Sunday, July 12, 2009

maria. avé.

Dash Snow's dead. (+) It came in a text from Youth.
Fuck, first MJ and now this.
Thoughts? asks Youth.
He's gone to the 27's. Done. Sad.
Aye.
That was that and we were alone again in our personal prisons. respectively. respectfully.

I'm not sure that we feel things the same.
Is that so? Why, why would you say that?
You wouldn't make those choices should you know.
That's what everyone says. It's common. The you wouldn't hurt me if you knew stuff stuff.
Maybe.
Not maybe, now sing a different song boy.
OK then, how's this - I've come to love on you.
Then love on me.
I have. I am.
What now?
What now?
You don't know? You're crazy then. You're bi-polar or something.
sigh. (silence).
You're using me.
(silence)

The Girl came back to town looking as gorgeous as ever and as lost as ever or as found as ever. So was I but we go in a good way. My thoughts were easy and free. I was happy. Until later. Later I kept thinking of buttercup sitting in that chair like the ambassador of beautiful (+) and how the days turn to weeks turn to months and all we want stops and become silent. "I thought she'd make a good story to you" she said but in a loving way. "I know you think that," I replied. I am what I say I am and be careful what you say. Even your thoughts become lakes, especially when you are compelled to exhibit them. That I do.

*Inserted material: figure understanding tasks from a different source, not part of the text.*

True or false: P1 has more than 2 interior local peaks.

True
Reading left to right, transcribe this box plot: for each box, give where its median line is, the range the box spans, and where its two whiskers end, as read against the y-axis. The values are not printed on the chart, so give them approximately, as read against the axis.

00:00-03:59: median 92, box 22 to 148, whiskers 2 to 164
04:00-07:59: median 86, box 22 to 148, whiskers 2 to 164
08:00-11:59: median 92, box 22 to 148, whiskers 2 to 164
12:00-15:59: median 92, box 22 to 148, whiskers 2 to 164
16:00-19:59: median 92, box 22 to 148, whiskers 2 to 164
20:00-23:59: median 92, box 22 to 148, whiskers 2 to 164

It's childish, you know better now.
I do know better but what's the point of knowing better.
Live forward. Live like a fish, hold a ten second memory and react to danger. Cover yourself in scales and slime. Spawn. Return. Be food for the biblical types on Fridays. Scour your clean waters. Clean your soiled ones, mercury, shit and all.

Who are these people?
Who are they? Lost Souls. They are the end. Watch them live forever.
You want that too? You want to live forever?
C'mon.
Just then Cathy pulled up her shirt to reveal a set of nipple clamps biting hard at her soft tits.
I keep them on all day in anticipation.
Anticipation of what?
Getting fucked later.
You keep them on through class and meetings and everything?
Yes.
Nice, I said and left it at that.
I stood there again and thought of Maria, her blue dress and my left ventricle heart part all cooed and ready, broken up and loose. Faf too. Avé. Avé & go.(+).